In a move to remedy its past indiscretions, the Chennai state government embarked on a project to clean up its landfills.

The 91-hectare Perungudi site is located in the Pallikaranai Ramsar site, a storm water runoff for the surrounding areas in Chennai before parts of it were turned into a landfill four decades ago.

Ramsar sites are wetlands of international importance designated under the Ramsar Convention of 1971. There are 85 Ramsar sites in India. Sungei Buloh Wetland Reserve, in Singapore, is a Ramsar site.

Perungudi Dumpsite
The landfill after it’s been cleared.

Keeping The Planet Green

Singapore-based integrated waste management platform, Blue Planet was tasked with biomining and disposing the waste in Perungudi, in 2021, and diligently processed 1,000 tonnes daily, recently completing the job ahead of schedule.

In clearing 1.73 million cubic metres of municipal solid waste on the 39ha portion it was assigned, Blue Planet retrieved 20% of refuse derived fuel and 10% recyclable materials like paper, wood, cloth and stones.
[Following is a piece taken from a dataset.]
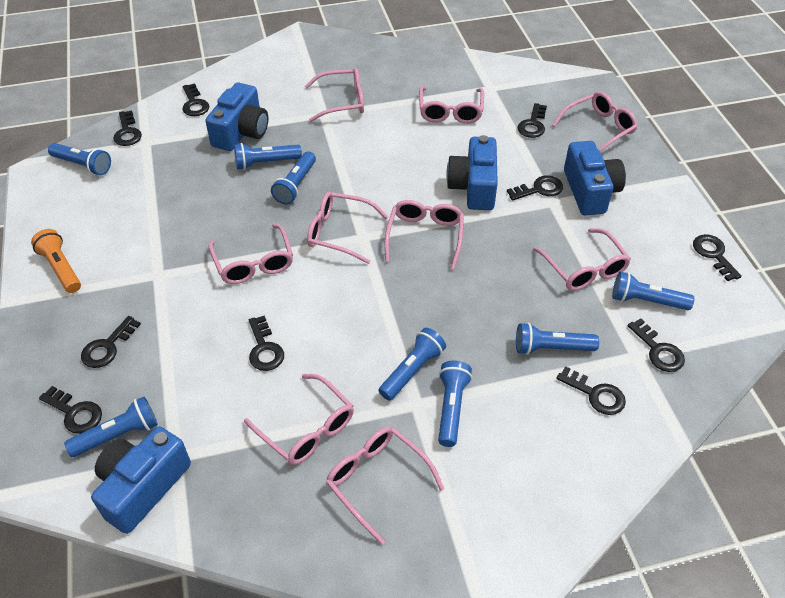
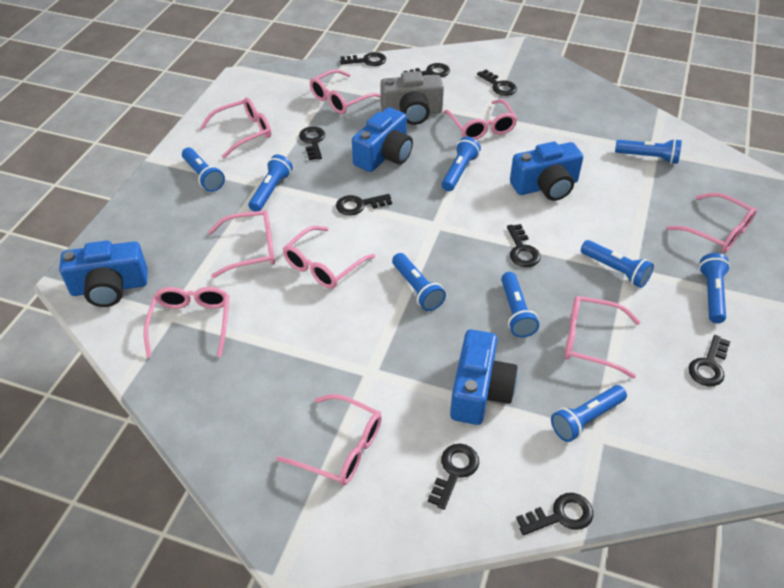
black key: [39,386,102,434] [81,316,141,368] [113,110,142,146] [182,83,209,116] [249,316,284,371] [507,175,563,200] [517,103,547,138] [556,366,626,415] [628,318,685,372] [693,234,742,281] = 10 -> [299,126,325,160] [336,194,392,216] [340,52,386,66] [403,63,450,77] [428,444,479,510] [477,70,517,96] [507,224,541,267] [516,493,593,535] [688,335,730,387] = 9
blue flashlight: [48,143,111,175] [64,397,158,457] [234,143,302,170] [271,151,316,204] [379,328,446,401] [438,361,472,447] [516,323,599,355] [612,271,695,310] = 8 -> [182,148,225,192] [249,155,293,212] [392,253,446,311] [441,137,481,191] [501,272,539,337] [551,385,627,442] [581,240,654,288] [615,139,682,164] [699,253,730,323] = 9
grey camera: none = 0 -> [380,71,444,125] = 1
orange flashlight: [31,229,81,293] = 1 -> none = 0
There were talks of creating an eco park in its place, but that was vetoed, in favour of returning the site to its original role as an important marshland to manage the natural flow of water.

By cleaning up the landfill, it also reduced the avian population that would hang around the debris, threatening potential bird strikes at the airport runway nearby.
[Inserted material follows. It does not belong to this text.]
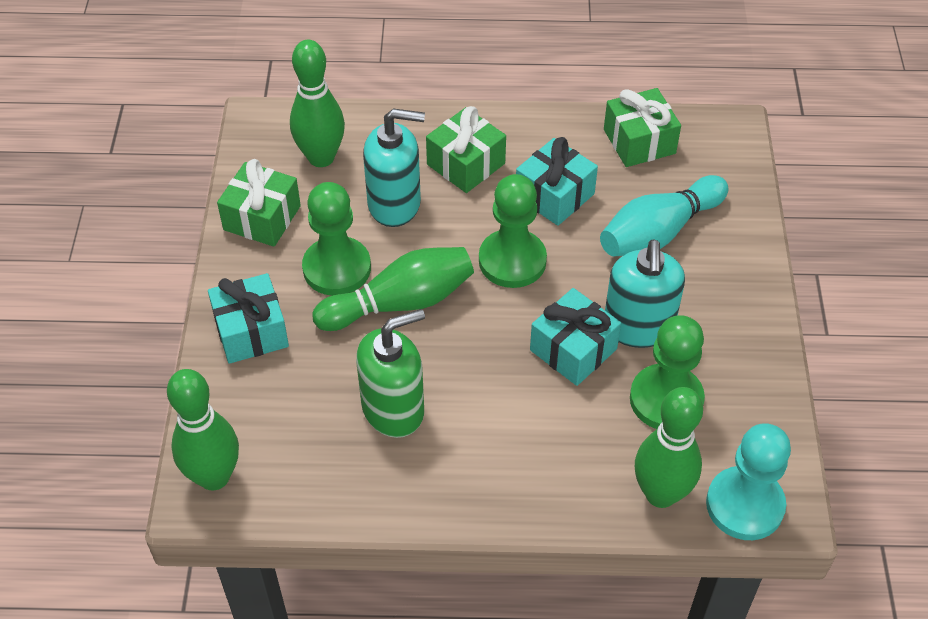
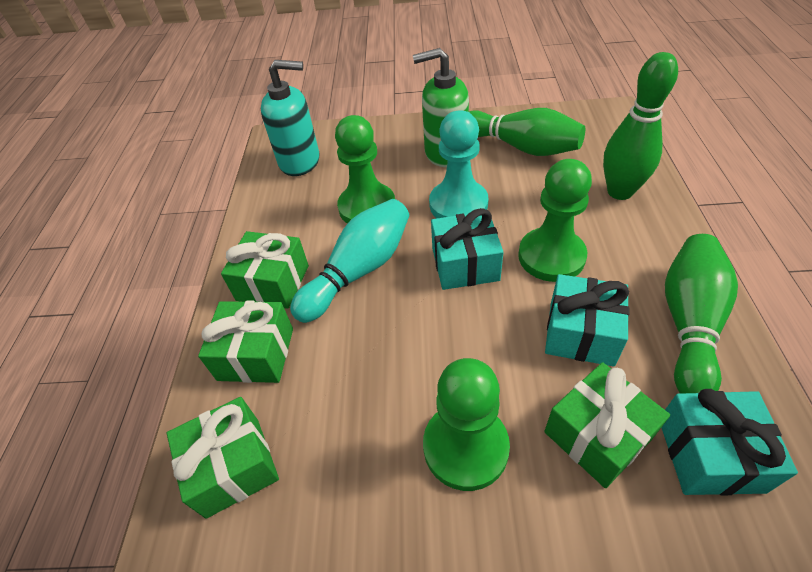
green bowling pin: [167,369,239,490] [290,40,345,167] [312,247,474,331] [635,387,703,508] = 4 -> [469,108,585,156] [603,52,678,200] [665,234,738,394] = 3
green gift: [217,159,301,247] [426,106,506,193] [604,88,681,167] = 3 -> [167,397,279,519] [198,301,293,383] [221,231,309,309] [544,362,670,488] = 4
turquoise soap dispenser: [363,108,425,227] [605,239,685,348] = 2 -> [261,60,319,176] = 1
There are 3,159 landfills in India, the most populous country on the planet with over 1.4 billion people.

Urbanisation and the rising middle class contribute to the amount of waste generated.

Showcasing At AVPN South Asia Summit

Blue Planet’s efforts were on show at the recent AVPN South Asia Summit in Chennai, where an afternoon at the Perungudi site included discussions in a huge air-conditioned white tent, with a red carpet leading into it, and tours of the cleared site.

Quite out of sync with what the Perungudi dumpsite represents, the opportunity to showcase positives from a landfill were hard to turn down, in light of India’s decade-old Clean India Mission (Swachh Bharat Abhiyan).

From benches made of retrieved rubble to rudimentary sculptures in stone enclosed in wire and reinvention of spaces with potentially more sustainable outcomes, the successful conversion of the Perungudi site will result in more such endeavours to retrieve opportunities from discarded materials.

Perungudi Dumpsite
Blue Planet showcases its efforts at the AVPN South Asia Summit in Chennai.

The annual AVPN South Asia Summit addresses the social investor network platform’s various  causes, including education, climate change, healthcare and gender issues.